> PROVIDED TEXT
───

The system of highways now installed which gives California distinctive position among the states for the mileage, gradients, and smoothness of her rural roadways, has been realized by a process of evolution. During Spanish and Mexican possession, the population moved in the saddle along bridle paths and

cattle trails. The early American pioneers asserted their preference for wheeled vehicles but as they seldom desired to stay long in a place and were even doubtful of their desire to remain long anywhere in the country, they were content to move across the landscape on any streak of mud or dust which would not upset them. As their early activities were chiefly along the foothills and across the mountains and the upsetting of a stage or a packed animal was serious, road-building on the grades became first imperative. California became famous for mountain roads while on her valley highways it was a pardonable exaggeration to say that vehicles could pass unseen because of the depth of mud in the rainy season and the density of the dust in the dry. There were, of course, exceptions where the nature of the soil worked for good roads and where the supervisors of a county were honest, but generally the people were heavily taxed for decades for road purposes and still had no roads worth the name. It was not until 1895 that the legislature resolved to install system and method in road work and created a Bureau of Highways consisting of three commissioners to proceed toward that end. In its report of investigation this Bureau declared that California had during eleven years, 1885 to 1895, expended eighteen million dollars for highway purposes and had nothing but "deplorable roads because the money had been wastefully and injudiciously expended." The Bureau of Highways of 1895 designed a system of State highways, prescribed methods of construction and upkeep and was

followed by a Department of Highways with a single Highway Commissioner who continued exhortation toward desirable ends but no funds adequate for the realization of results were available.

───

> SOURCE MATERIAL
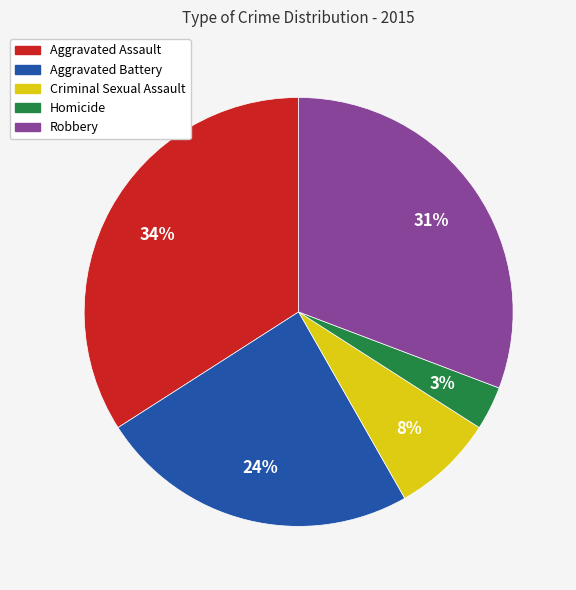

Do Criminal Sexual Assault and Aggravated Assault together represent more than half of the pie?

No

───

> TASK DETAILS
Answer these from the passage on California's highways:
1. How did people travel during Spanish and Mexican possession?
2. In what year did the legislature create the Bureau of Highways?
3. How much did the Bureau report California spent on highway purposes from 1885 to 1895?

> ANSWER AREA
1. In the saddle along bridle paths and cattle trails.
2. 1895.
3. Eighteen million dollars.